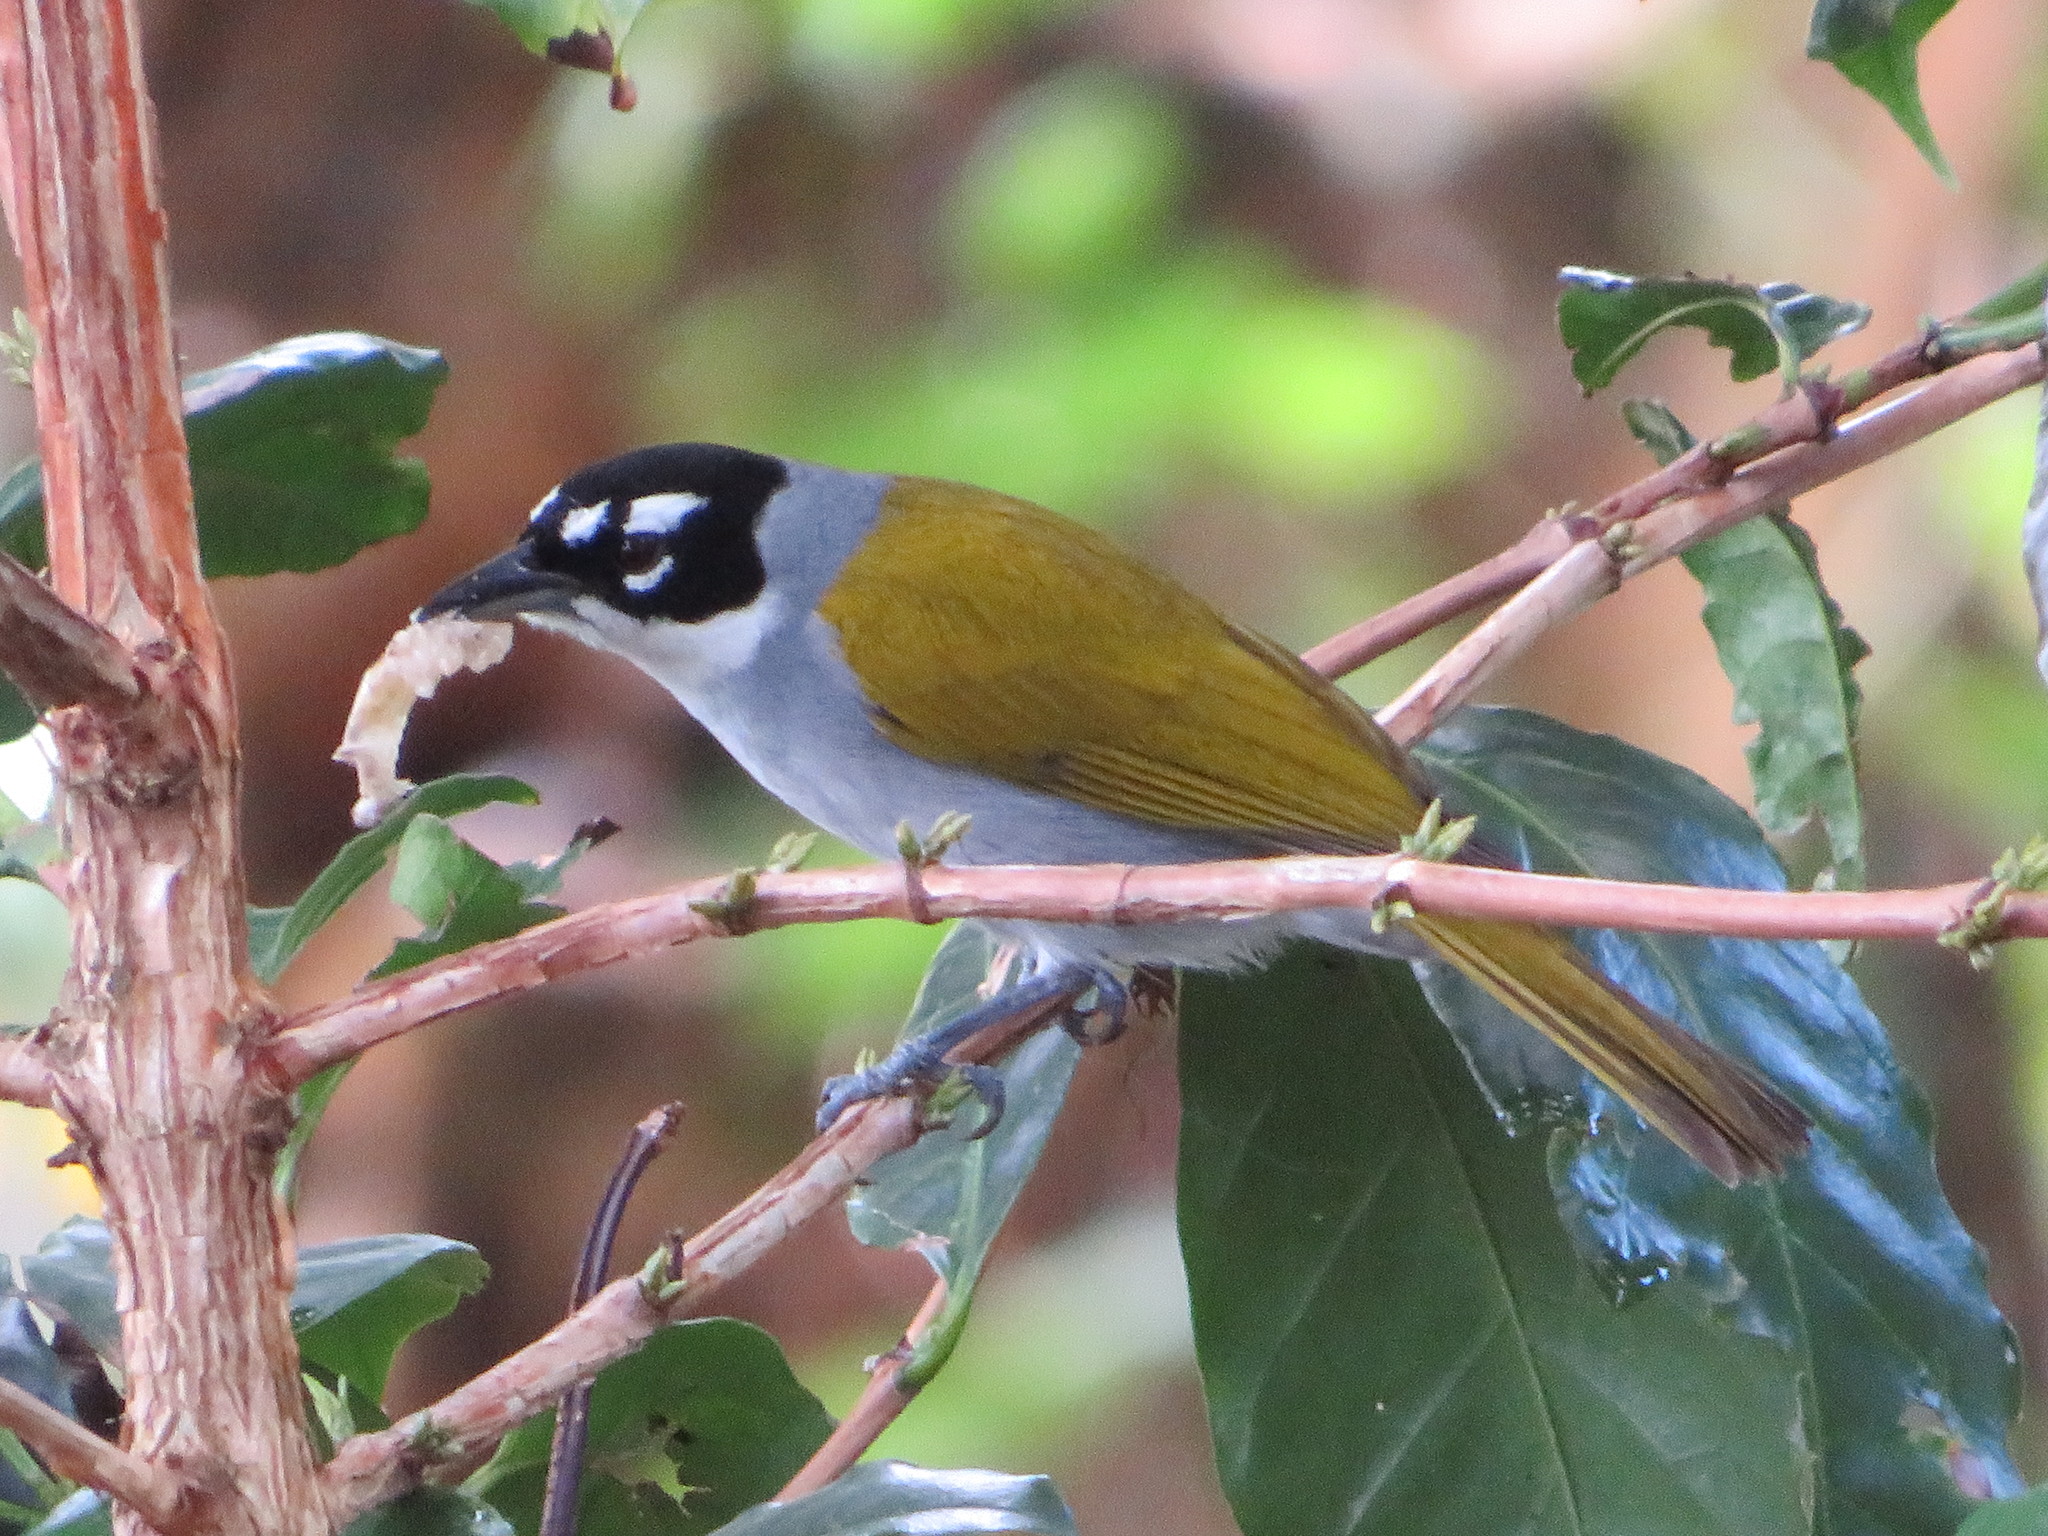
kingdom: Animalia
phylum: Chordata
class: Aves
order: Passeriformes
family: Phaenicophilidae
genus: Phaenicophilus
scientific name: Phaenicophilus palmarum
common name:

TASK TO CARRY OUT =
Please reproduce every line of the listing above word for word, leaving out the pictures.

EXPECTED ANSWER =
kingdom: Animalia
phylum: Chordata
class: Aves
order: Passeriformes
family: Phaenicophilidae
genus: Phaenicophilus
scientific name: Phaenicophilus palmarum
common name:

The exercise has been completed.